Organic demand hasn’t been impressive for onion seller Barry Rogers, president of Sweet Onion Trading Co., Melbourne, Fla., which sells for a number of Vidalia growers.
“Organic demand is not bad,” Rogers said. “The guys that want them will take a few on every load. But it’s not like we thought it would be.”
Rogers said Southern Hemisphere-grown organics haven’t taken off.
“There aren’t that many doing them and the ones doing it aren’t selling that many,” he said.
“A guy will take a load of conventional and put on 30 cases of organics. You can’t sustain a farming operation that way unless they go on ad or they get real cheap.”
Jaime Brannen, sales manager of Gerrald’s Vidalia Sweet Onions Inc., Statesboro, said increased production has lowered premiums.

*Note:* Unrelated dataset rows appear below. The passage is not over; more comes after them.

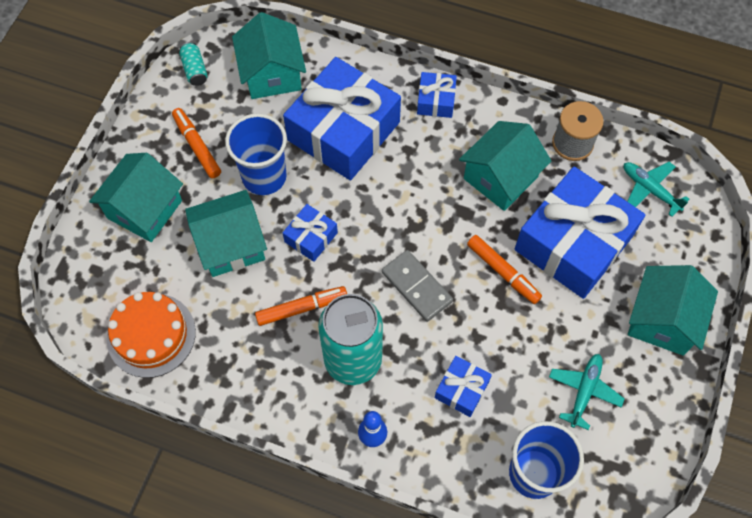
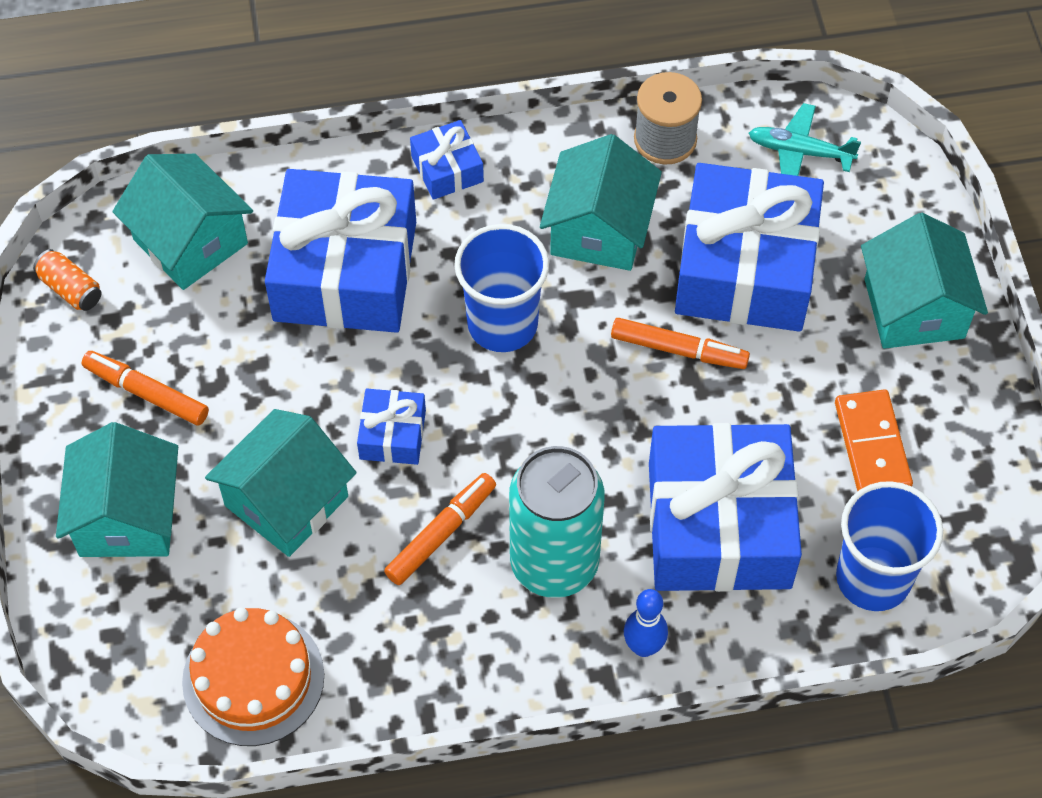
camera: 30 degrees left, 5 degrees down
(195, 70) = (71, 289): turquoise can -> orange can
(264, 176) = (273, 387): blue cup -> blue cup (502, 324)
(416, 287) = (578, 426): grey domino -> none
(461, 389) = (719, 525): blue gift -> blue gift, size x2.23
(584, 391) = (872, 445): turquoise plane -> orange domino

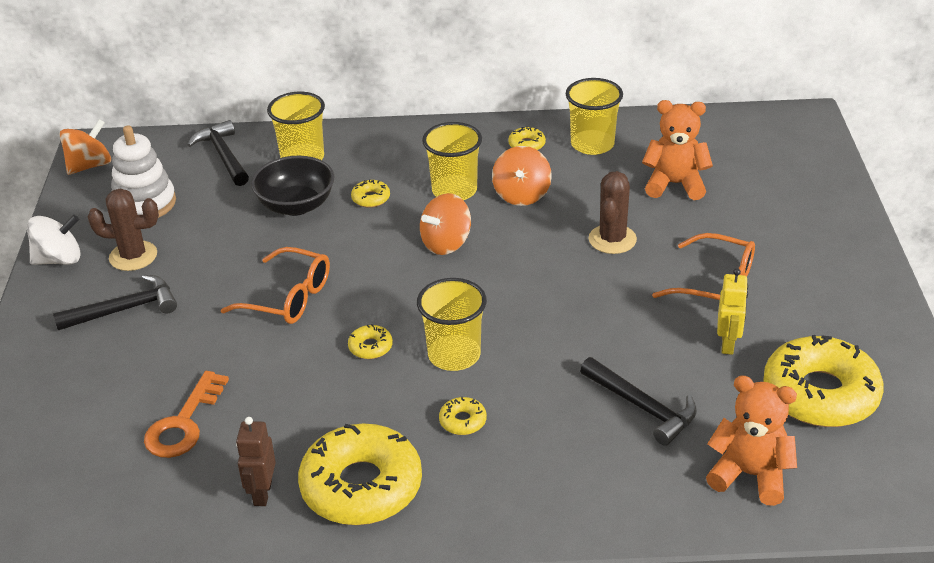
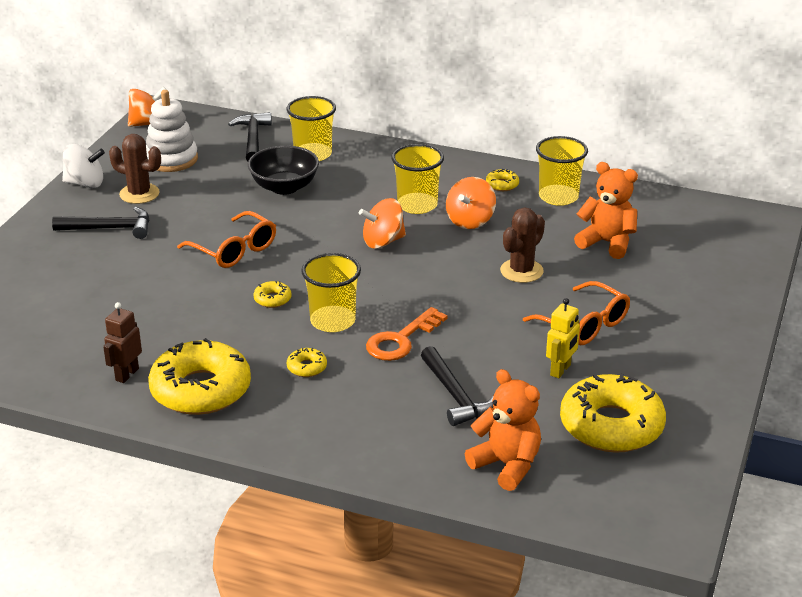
camera: 20 degrees right, 5 degrees down
(184, 423) = (102, 314): orange key -> orange key (401, 340)
(371, 198) = (346, 195): yellow donut -> none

“When only one or two people were growing them, there was a big premium,” he said.
“Now, it’s very small and it’s a loss as organics are a very expensive crop to grow. Just about everyone grows some organics.”
Organics aren’t big for Plantation Sweets, Cobbtown.
“With us, it doesn’t seem to be growing as fast as we thought or anticipated it would,” said Ronny Collins, president and chief executive officer.
“At one time, we thought it would take off and really grow, but it’s been a slow-growing item.”
Collins said Plantation Sweets has only a handful of customers that request organic Vidalia onions.